Friday, 3 February 2012

February 3rd - Blue bread and blue cheese

Dear Nigel,

I was given a present today which cheered me up no end: dear little Olive's son had found me a jar of Mulberry jam. Lurking in a shop in cottage-box Stratford-upon-Avon, but absent here in "sunny" Buxton (which was -8 degrees this morning). I look forward to a jam i can chew slathered on some buttered toast. Thank you, Olive.

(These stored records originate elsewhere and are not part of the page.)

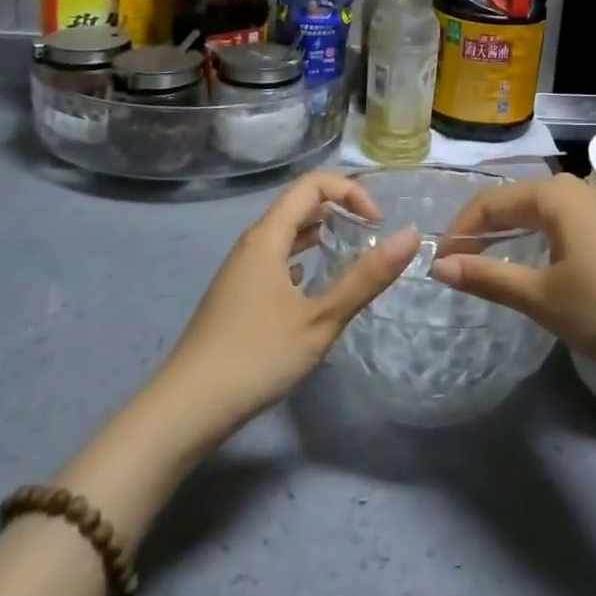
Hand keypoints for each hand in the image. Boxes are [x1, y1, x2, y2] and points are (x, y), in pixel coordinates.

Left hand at [159, 172, 418, 433]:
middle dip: (339, 208)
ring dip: (320, 233)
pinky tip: (313, 284)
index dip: (350, 192)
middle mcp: (252, 244)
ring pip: (286, 234)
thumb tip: (411, 236)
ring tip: (350, 252)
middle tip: (371, 234)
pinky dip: (302, 259)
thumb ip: (366, 278)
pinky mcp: (237, 296)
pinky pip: (276, 259)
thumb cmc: (255, 356)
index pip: (312, 185)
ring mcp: (240, 271)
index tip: (377, 224)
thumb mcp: (320, 319)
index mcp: (268, 237)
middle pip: (298, 204)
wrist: (185, 410)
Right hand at [431, 173, 595, 370]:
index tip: (438, 266)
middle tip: (456, 266)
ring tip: (485, 266)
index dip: (459, 231)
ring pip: (536, 213)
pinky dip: (534, 240)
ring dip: (507, 236)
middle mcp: (573, 188)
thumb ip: (489, 277)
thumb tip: (441, 265)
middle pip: (512, 202)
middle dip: (481, 231)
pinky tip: (532, 265)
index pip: (489, 202)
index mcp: (553, 195)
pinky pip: (559, 223)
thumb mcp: (543, 297)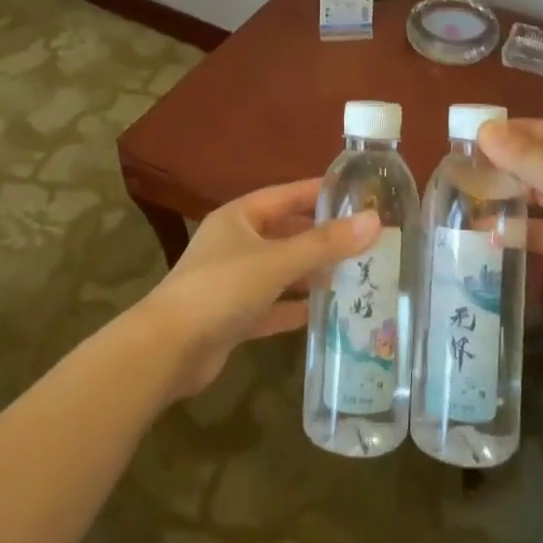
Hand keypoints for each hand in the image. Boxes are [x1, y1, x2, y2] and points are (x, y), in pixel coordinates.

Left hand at [135, 180, 379, 399]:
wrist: (168, 350)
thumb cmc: (222, 289)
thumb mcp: (278, 261)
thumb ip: (326, 243)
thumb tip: (374, 220)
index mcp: (240, 217)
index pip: (288, 195)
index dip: (321, 192)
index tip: (358, 192)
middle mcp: (235, 243)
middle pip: (286, 233)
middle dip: (322, 237)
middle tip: (365, 239)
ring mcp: (232, 281)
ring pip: (281, 271)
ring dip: (311, 273)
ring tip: (354, 274)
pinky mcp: (232, 316)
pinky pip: (272, 305)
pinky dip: (294, 307)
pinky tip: (323, 312)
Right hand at [478, 119, 542, 319]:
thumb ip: (524, 158)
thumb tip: (483, 129)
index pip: (533, 131)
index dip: (499, 135)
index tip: (460, 143)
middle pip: (532, 163)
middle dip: (497, 170)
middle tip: (456, 177)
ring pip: (534, 197)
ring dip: (505, 201)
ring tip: (464, 205)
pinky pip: (542, 230)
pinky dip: (519, 232)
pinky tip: (488, 237)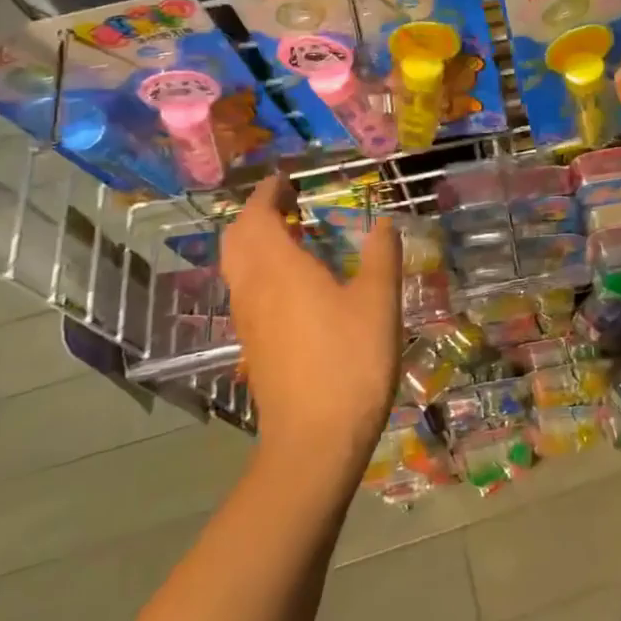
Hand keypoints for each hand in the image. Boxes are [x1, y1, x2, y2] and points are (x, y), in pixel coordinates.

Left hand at [221, 177, 399, 474]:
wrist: (315, 441)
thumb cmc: (350, 360)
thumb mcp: (379, 301)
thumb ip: (381, 255)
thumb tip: (383, 223)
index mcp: (279, 268)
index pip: (257, 216)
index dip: (267, 193)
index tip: (284, 179)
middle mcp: (253, 289)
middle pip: (237, 239)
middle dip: (255, 214)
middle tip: (286, 204)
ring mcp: (248, 322)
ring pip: (237, 268)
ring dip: (255, 242)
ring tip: (291, 237)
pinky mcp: (253, 347)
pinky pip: (246, 292)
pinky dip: (260, 271)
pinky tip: (293, 286)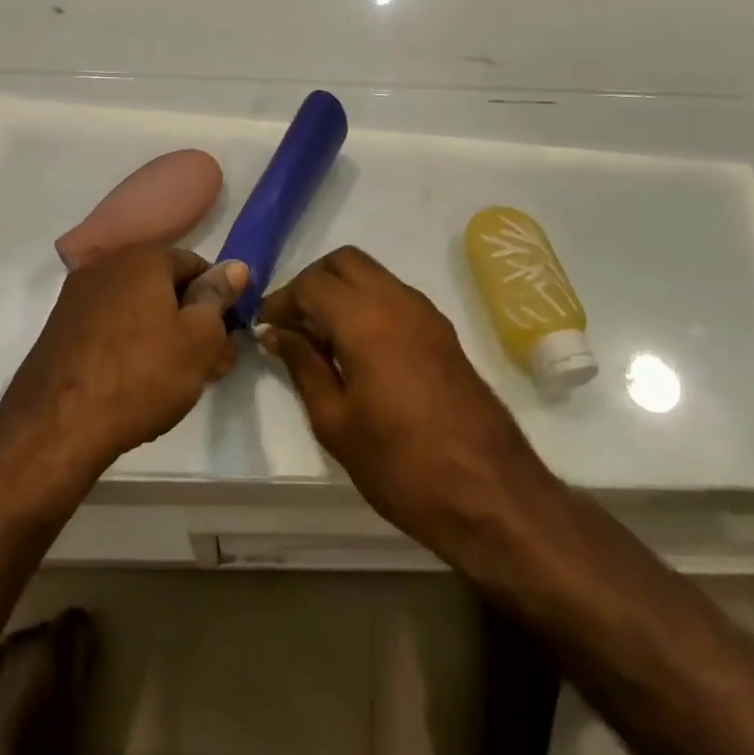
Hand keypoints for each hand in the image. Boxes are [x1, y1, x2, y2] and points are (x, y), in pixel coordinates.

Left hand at [0, 247, 247, 481]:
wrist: (56, 427)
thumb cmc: (142, 374)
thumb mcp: (199, 338)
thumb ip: (218, 297)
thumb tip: (233, 267)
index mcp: (143, 257)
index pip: (195, 264)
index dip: (218, 299)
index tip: (227, 336)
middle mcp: (106, 265)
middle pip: (164, 287)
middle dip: (192, 321)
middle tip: (212, 364)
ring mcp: (77, 297)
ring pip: (137, 310)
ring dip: (164, 336)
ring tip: (181, 380)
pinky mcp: (59, 330)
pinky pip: (110, 328)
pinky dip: (131, 346)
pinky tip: (141, 382)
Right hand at [257, 247, 550, 561]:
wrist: (489, 491)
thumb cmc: (400, 464)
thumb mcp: (336, 422)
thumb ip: (304, 367)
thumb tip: (277, 333)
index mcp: (366, 319)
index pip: (312, 283)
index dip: (282, 300)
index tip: (264, 327)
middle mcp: (398, 301)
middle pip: (344, 262)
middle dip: (311, 283)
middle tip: (292, 324)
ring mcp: (426, 313)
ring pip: (372, 275)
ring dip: (341, 292)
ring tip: (319, 340)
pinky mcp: (442, 331)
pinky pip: (394, 297)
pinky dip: (367, 305)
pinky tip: (355, 349)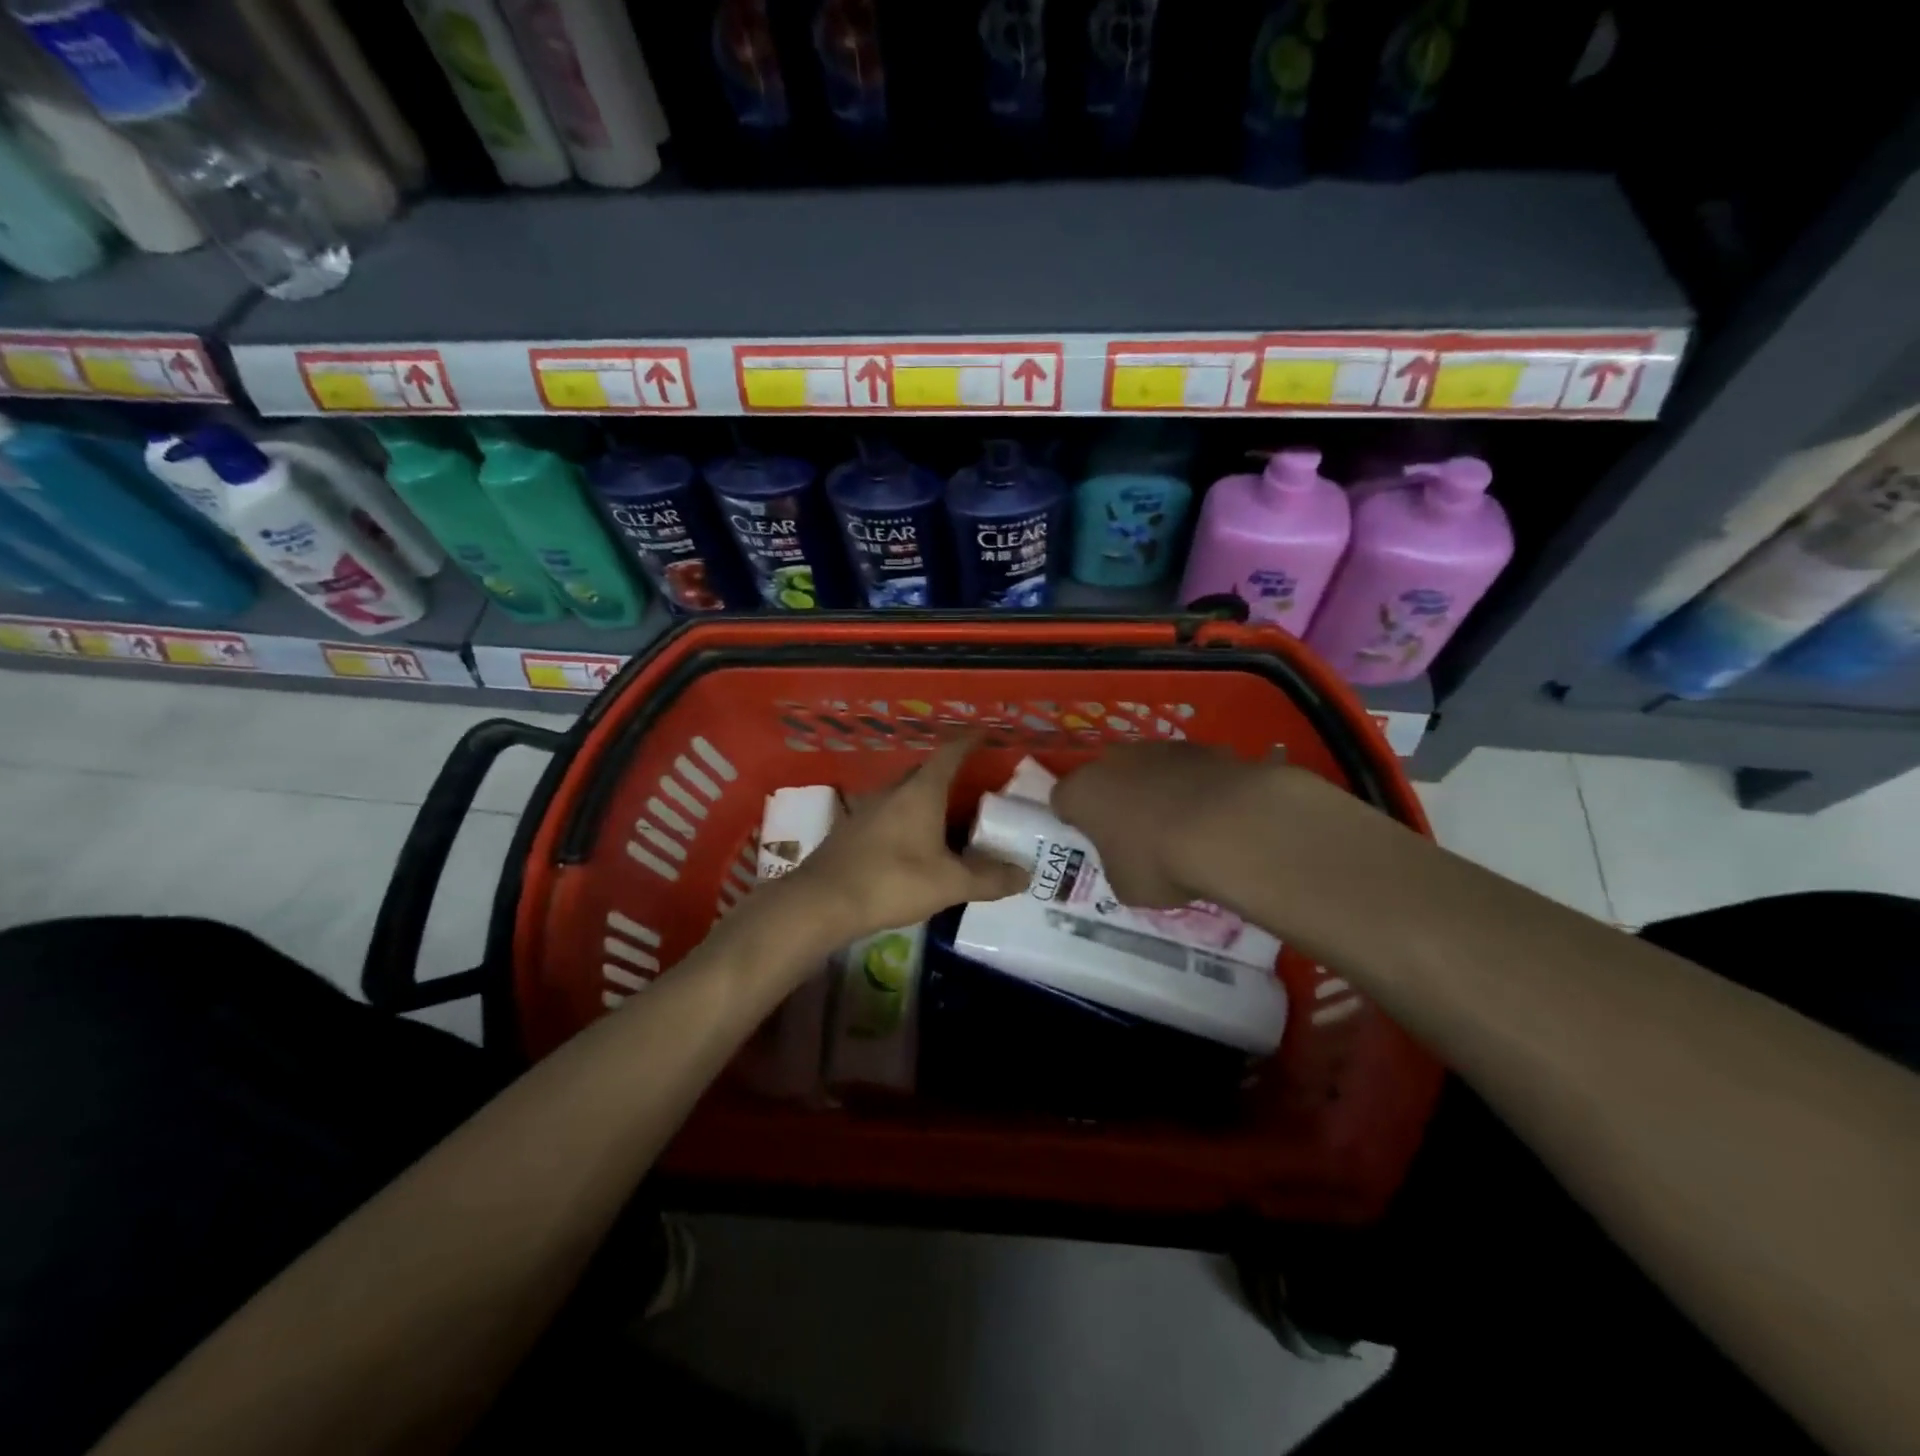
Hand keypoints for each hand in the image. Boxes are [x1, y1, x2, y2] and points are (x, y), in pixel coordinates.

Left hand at [758, 737, 1029, 953]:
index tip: (984, 733)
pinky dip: (904, 820)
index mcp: (920, 792)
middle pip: (924, 772)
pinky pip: (885, 814)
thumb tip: (1025, 874)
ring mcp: (866, 809)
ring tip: (945, 816)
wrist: (821, 901)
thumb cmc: (891, 881)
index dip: (968, 742)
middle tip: (972, 785)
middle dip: (947, 773)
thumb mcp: (949, 883)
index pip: (949, 754)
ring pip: (902, 794)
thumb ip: (989, 878)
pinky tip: (910, 843)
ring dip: (923, 799)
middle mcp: (892, 791)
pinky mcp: (850, 831)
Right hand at [1052, 742, 1276, 907]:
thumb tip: (1127, 860)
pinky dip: (1192, 787)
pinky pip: (1187, 770)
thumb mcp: (1125, 885)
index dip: (1074, 820)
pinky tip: (1212, 815)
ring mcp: (1158, 748)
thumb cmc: (1159, 862)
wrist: (1227, 828)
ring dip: (1155, 790)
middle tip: (1134, 833)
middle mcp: (1113, 760)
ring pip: (1147, 769)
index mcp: (1082, 792)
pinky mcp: (1201, 747)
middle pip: (1105, 778)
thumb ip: (1116, 866)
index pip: (1062, 800)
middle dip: (1115, 800)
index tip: (1091, 840)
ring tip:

The cold shows no sign of abating. I get my thermals out and several layers of jumpers and refuse to move from my blanket. The kids and i spend the shortest of times plying the hungry cacophony of ducks and drakes in the park with homemade bread on the turn."Why can't we eat it if the ducks are allowed to?" they ask, not unreasonably. I don't know the ethics of feeding your children gone-off bread, but it's probably not the done thing. Perhaps the birds, though, could do with the small dose of penicillin (i think that's what's growing on the bread) to ward off any return of Bird flu?

We go to the chocolate shop,"Charlotte's", and they stare lovingly through the side window at the Willy Wonker Factory bit with molten chocolate oozing out of a tap and row upon row of tiny snowball-shaped chocolates laid out on the slab. We go inside and i buy them one chocolate each, which we sit and enjoy on a sinking leather sofa.

 The other week i gave in and took them to the old-fashioned sweet shop at the other end of town. They poured out their moneyboxes on the counter (most of which appeared to be plastic money and odd foreign coins), and chose a selection of white mice, jelly milk bottles etc. The interesting thing about this visit was that whilst they loved the whole display with its rows of jars on shelves, and choosing this and that and the other, when it came to taking them home and eating them,they enjoyed a handful but the ones that got left over for the next day and the next were left unwanted and untouched and thrown away in the end. I'm not sure that after the initial sugar-addicted outburst, children eat them because they actually want to. Too often we as adults eat mindlessly to get to the bottom of a packet of crisps or finish off the chocolate because we started it. When does it stop being something you are actually enjoying eating and become something else?

You are making a batch of Chicken patties with rosemary and pancetta. I think this a posh version of a burger but it sounds very nice anyway. It's good to have simple food after the excesses of Christmas. I like the idea of minced chicken with added oomph, and may follow your idea of sticking blue cheese inside to give that wicked richness of taste you get when you cut into it.The children won't eat the blue cheese - they don't know what they're missing. I imagine the conversation already, running along the lines of "Why is it OK for you to eat blue cheese and not us to eat the blue bread?" I haven't formulated my answer to that one yet. One of those impossible to answer questions that children are so good at asking when you're trying to deal with a complicated form or park the car.